2015 Hong Kong-Taiwanese film by Sylvia Chang

Murmur of the Hearts (念念) is a 2015 romantic drama film directed by Sylvia Chang. A Hong Kong-Taiwanese co-production, the film was theatrically released on April 10, 2015 in Taiwan. It was screened in the Contemporary World Cinema section of the 2015 Toronto International Film Festival.

== Plot ==
Yu-mei and Yu-nan, siblings born on the remote Green Island off Taiwan’s east coast, were raised on bedtime tales of mermaids told by their mother. As adults, they lead separate lives shaped by the trauma of their shared past.

Now a painter living in Taipei, Yu-mei is in a troubled relationship with Hsiang, an aspiring boxer. Haunted by resentment toward her late mother, Yu-mei begins experiencing hallucinations and insomnia, prompting her to seek counseling. Flashbacks reveal that her mother took Yu-mei and left Green Island when she was a child, eventually opening a restaurant and becoming another man's mistress in Taiwan. After her mother’s death, Yu-mei overheard her father expressing his desire to erase all memory of them, deepening her emotional wounds. On top of this, she discovers she is pregnant and fears Hsiang does not want the child.

Hsiang, meanwhile, is pursuing his dream of becoming a professional boxer. But as his vision deteriorates in one eye, he hides it—until his coach finds out and disqualifies him from competition. The setback leaves him adrift.

During a tense meal together, Yu-mei is overcome with emotion when she realizes the restaurant they’re dining in is the one her mother once owned. She finally tells Hsiang about the pregnancy. Though visibly conflicted, he reaches for her hand in a gesture of support.

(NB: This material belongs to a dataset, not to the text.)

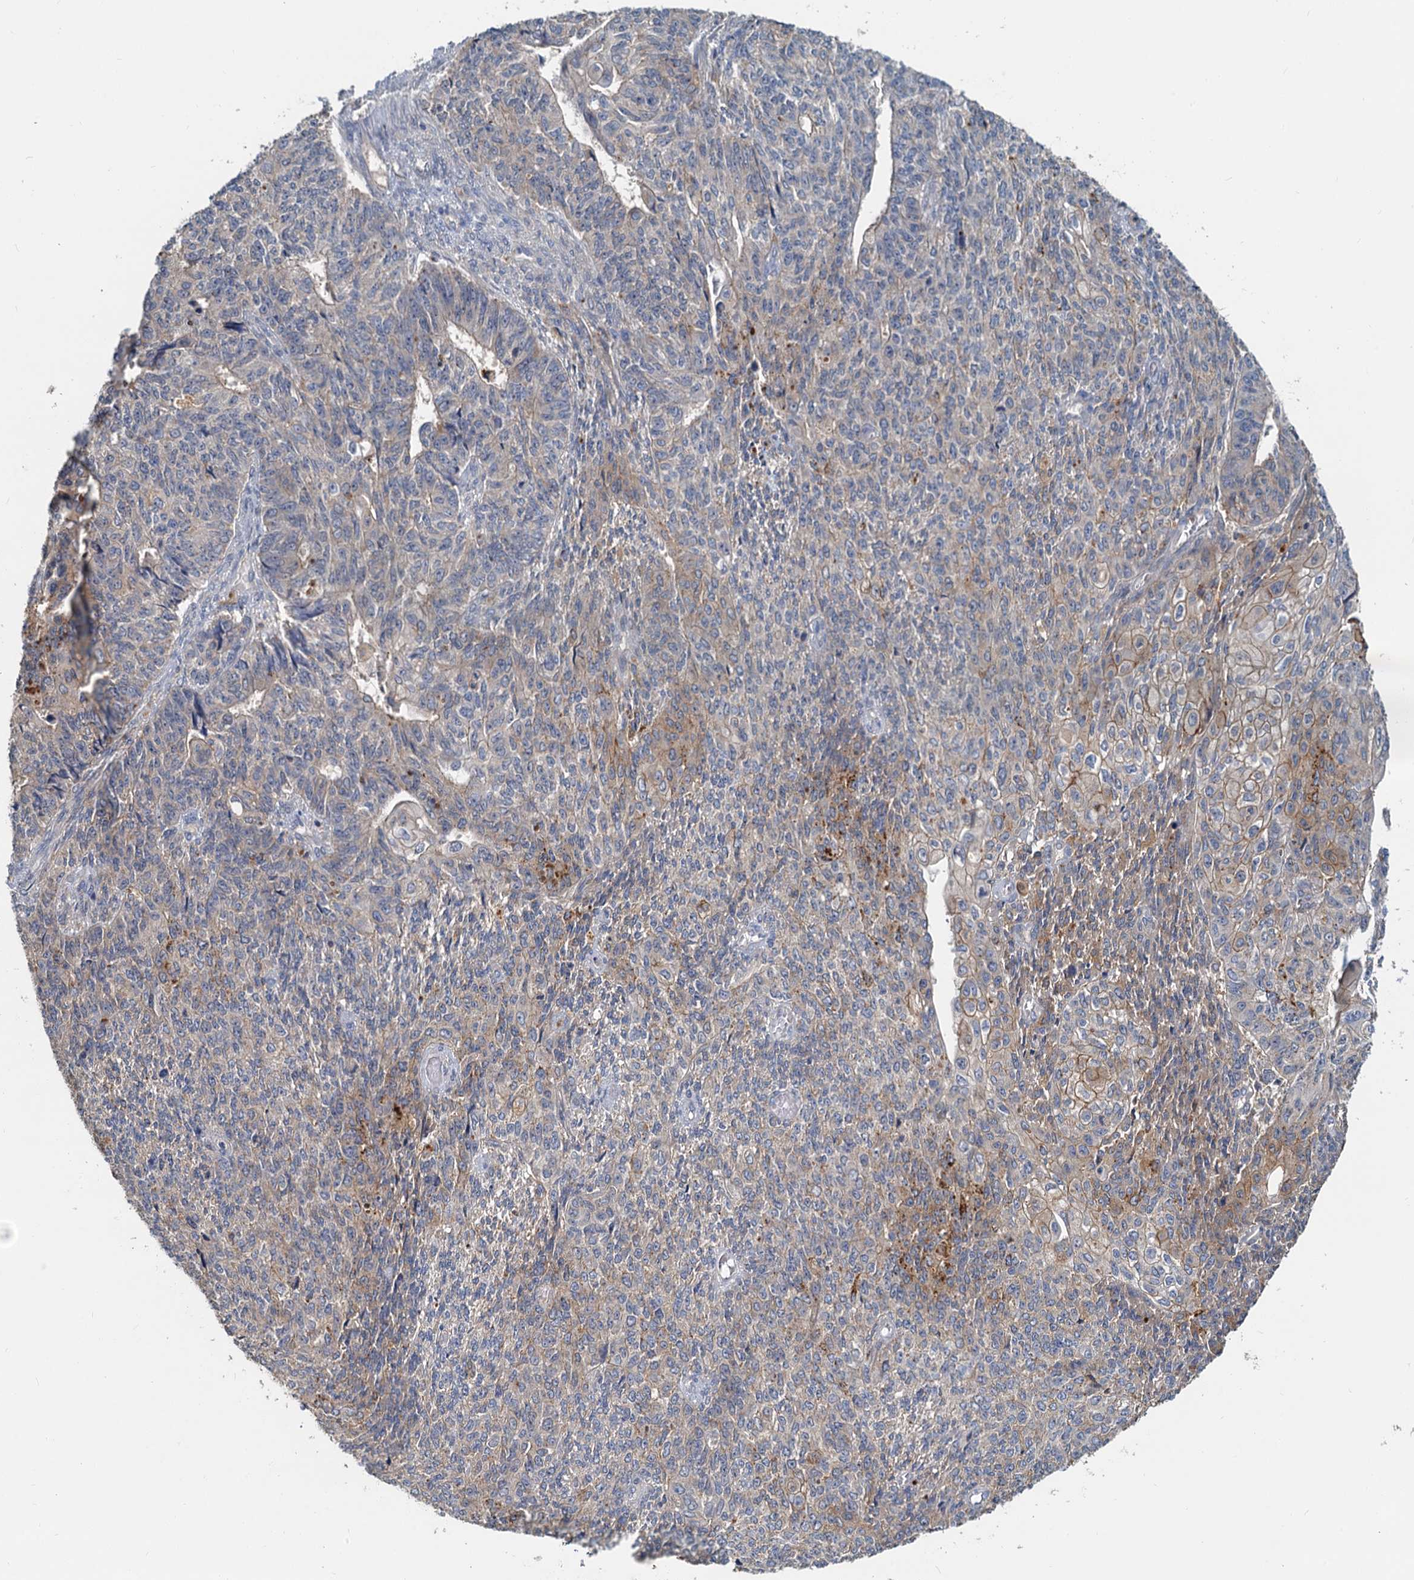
{"staining": {"intensity": "negative", "quantity": "none", "location": "none"}, "tissue": "endometrial cancer", "cell_type": "Tumor cells", "image_type": "cancer", "snomed": [{"axis": "morphology", "description": "Adenocarcinoma, NOS"}, {"axis": "topography", "description": "Endometrium"}], "caption": "This is an IHC micrograph of endometrial cancer (adenocarcinoma). There is no positivity in tumor cells.", "gene": "TOLLIP", "patient": {"sex": "female", "age": 32}}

Yu-nan, now working as a travel agent between Green Island and Taiwan, carries his own emotional scars. He believes their mother abandoned him and favored Yu-mei. As the story unfolds, both siblings confront their pasts and begin to find healing.

Years later, Yu-nan unexpectedly meets Yu-mei’s now-grown daughter, Hai, and Hsiang in a bookstore, where Yu-mei is holding a book signing. Hai shows Yu-nan her mother’s book, which he quickly realizes is based on their shared childhood. Reunited at last, Yu-nan and Yu-mei smile at one another, having found peace.

==Cast==
- Isabella Leong as Yu-mei
- Joseph Chang as Hsiang
- Lawrence Ko as Yu-nan
- Angelica Lee as Yu-mei and Yu-nan's mother
- Wang Shih-hsien as Boxing coach
- Julian Chen as Father

==Reception==
The film has grossed NT$5.46 million at the Taipei box office and, by May 4, 2015, had earned $835k at the Chinese box office.